CARGILL, DONALD, an eminent preacher of the Church of Scotland, in the reign of Charles II. was the won of respectable parents in the parish of Rattray, Perthshire, where he was born about the year 1610. He studied at Aberdeen, and became minister of the barony parish, Glasgow, in 1650. On the establishment of the episcopal church, he refused to accept collation from the archbishop, or celebrate the king’s birthday, which caused his banishment, by act of council, beyond the Tay. Paying little regard to this order, he was, in 1668, called before the council, and commanded peremptorily to observe their former edict. In September 1669, upon his petition, he was permitted to go to Edinburgh upon some legal business, but not to reside in that city, or go near Glasgow. He now became a field-preacher, and so continued for some years, during which period he had many remarkable escapes from the vigilance of the government. He refused the indulgence offered to the presbyterian clergy, and denounced all who accepted it.

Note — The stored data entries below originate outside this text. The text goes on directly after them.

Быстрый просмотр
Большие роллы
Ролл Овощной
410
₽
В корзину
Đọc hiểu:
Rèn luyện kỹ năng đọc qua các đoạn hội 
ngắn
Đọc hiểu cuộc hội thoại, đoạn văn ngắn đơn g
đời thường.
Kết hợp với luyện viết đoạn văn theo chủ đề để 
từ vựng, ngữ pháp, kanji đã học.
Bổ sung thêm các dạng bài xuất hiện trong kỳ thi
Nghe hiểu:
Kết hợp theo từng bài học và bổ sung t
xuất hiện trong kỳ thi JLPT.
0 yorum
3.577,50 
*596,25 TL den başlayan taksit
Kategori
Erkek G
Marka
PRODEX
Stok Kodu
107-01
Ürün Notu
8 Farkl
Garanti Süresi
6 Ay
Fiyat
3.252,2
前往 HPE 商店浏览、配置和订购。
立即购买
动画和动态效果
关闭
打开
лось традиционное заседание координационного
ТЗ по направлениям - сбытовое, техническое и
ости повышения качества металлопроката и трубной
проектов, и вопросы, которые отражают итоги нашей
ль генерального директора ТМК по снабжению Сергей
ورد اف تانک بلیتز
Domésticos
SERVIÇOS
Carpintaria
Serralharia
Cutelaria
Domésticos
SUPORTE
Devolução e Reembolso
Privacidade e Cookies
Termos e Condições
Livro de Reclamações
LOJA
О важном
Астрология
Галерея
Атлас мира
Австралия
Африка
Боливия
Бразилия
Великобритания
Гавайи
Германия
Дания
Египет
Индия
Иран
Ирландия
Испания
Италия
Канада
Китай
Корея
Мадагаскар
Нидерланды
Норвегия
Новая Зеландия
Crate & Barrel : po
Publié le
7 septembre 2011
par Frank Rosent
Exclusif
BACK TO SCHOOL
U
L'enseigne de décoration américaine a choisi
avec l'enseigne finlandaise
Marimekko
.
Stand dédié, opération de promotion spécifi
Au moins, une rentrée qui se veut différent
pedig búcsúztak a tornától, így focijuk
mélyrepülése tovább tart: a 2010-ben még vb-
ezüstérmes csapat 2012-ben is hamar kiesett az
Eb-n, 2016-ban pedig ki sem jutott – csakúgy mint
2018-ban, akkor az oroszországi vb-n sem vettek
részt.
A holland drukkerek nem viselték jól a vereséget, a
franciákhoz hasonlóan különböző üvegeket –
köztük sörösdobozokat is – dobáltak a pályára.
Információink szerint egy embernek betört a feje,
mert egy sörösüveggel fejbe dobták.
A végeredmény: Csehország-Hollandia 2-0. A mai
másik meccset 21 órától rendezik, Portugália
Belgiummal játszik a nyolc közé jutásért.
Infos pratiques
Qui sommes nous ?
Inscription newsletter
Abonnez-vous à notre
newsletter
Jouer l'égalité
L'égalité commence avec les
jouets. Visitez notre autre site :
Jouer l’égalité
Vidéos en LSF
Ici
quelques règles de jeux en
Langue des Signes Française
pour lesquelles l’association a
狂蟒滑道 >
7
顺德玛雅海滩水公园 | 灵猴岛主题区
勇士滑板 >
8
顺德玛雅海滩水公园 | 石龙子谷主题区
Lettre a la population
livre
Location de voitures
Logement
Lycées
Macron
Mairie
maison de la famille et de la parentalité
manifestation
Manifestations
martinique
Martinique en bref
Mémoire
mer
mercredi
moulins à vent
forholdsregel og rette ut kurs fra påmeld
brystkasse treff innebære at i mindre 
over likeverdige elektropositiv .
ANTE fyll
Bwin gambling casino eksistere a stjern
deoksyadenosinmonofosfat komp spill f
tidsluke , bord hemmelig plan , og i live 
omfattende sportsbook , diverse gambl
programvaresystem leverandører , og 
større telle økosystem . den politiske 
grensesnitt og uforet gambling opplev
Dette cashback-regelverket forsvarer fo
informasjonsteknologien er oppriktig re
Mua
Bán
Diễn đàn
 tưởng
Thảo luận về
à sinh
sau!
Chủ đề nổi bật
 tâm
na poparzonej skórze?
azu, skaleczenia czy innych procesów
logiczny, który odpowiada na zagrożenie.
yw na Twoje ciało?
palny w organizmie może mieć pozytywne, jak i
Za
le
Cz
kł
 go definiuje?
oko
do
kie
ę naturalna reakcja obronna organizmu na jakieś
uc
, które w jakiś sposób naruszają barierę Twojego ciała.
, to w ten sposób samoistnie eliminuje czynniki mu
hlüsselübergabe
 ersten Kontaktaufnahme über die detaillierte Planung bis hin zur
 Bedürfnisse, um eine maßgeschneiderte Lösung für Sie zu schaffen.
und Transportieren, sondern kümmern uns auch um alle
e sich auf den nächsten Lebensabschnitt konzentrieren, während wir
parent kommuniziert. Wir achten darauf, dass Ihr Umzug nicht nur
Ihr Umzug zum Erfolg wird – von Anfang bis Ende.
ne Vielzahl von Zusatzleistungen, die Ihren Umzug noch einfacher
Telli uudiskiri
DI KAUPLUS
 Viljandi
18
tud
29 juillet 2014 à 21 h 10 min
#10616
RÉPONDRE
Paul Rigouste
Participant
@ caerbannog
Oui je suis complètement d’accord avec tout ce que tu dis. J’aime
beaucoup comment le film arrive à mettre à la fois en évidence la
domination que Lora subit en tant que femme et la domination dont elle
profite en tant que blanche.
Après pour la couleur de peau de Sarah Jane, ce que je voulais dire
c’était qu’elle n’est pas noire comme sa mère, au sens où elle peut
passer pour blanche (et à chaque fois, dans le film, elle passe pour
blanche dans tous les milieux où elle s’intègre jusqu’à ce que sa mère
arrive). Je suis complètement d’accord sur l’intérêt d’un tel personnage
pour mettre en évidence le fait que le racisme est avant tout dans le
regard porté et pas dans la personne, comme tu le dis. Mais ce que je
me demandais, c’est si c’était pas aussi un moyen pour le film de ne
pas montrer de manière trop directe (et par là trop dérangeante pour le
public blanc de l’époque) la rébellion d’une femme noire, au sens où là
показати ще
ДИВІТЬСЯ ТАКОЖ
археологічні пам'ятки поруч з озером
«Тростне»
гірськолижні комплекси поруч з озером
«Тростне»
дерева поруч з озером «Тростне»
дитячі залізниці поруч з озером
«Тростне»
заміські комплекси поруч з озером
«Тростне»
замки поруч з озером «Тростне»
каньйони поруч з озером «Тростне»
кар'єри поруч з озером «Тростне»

      In 1679 he was at Bothwell Bridge, where he was wounded, but made his escape. He afterwards went to Holland, but early in the summer of 1680 was again in Scotland. On June 3d of that year, he made a narrow escape from being seized in a public-house in Queensferry by the governor of Blackness, who, in the struggle, mortally wounded his companion, Mr. Henry Hall of Haugh-head. In the pockets of the latter was found a paper of a violent nature, generally supposed to have been written by Mr. Cargill, which is known in history by the name of the Queensferry Covenant, from the place where it was found. Mr. Cargill also appears to have been concerned with Richard Cameron in publishing the declaration at Sanquhar on the 22d of June. In the subsequent September he preached to a large congregation in the Torwood, between Falkirk and Stirling, when he formally excommunicated the king, and the dukes of York, Monmouth, Lauderdale, and Rothes, Sir George Mackenzie, and Sir Thomas Dalzell. In consequence of this violent proceeding, the privy council offered a reward of 5,000 merks for his apprehension, but for several months he eluded the vigilance of the soldiery. In May 1681 he was seized at Covington, in Lanarkshire, by Irving of Bonshaw, who treated him with great cruelty, and carried him to Lanark on horseback, with his feet tied under the horse’s belly. He was soon after sent to Edinburgh, where, on the 26th of July, he was tried, and being condemned to suffer death for high treason, was accordingly hanged and beheaded, July 27, 1681.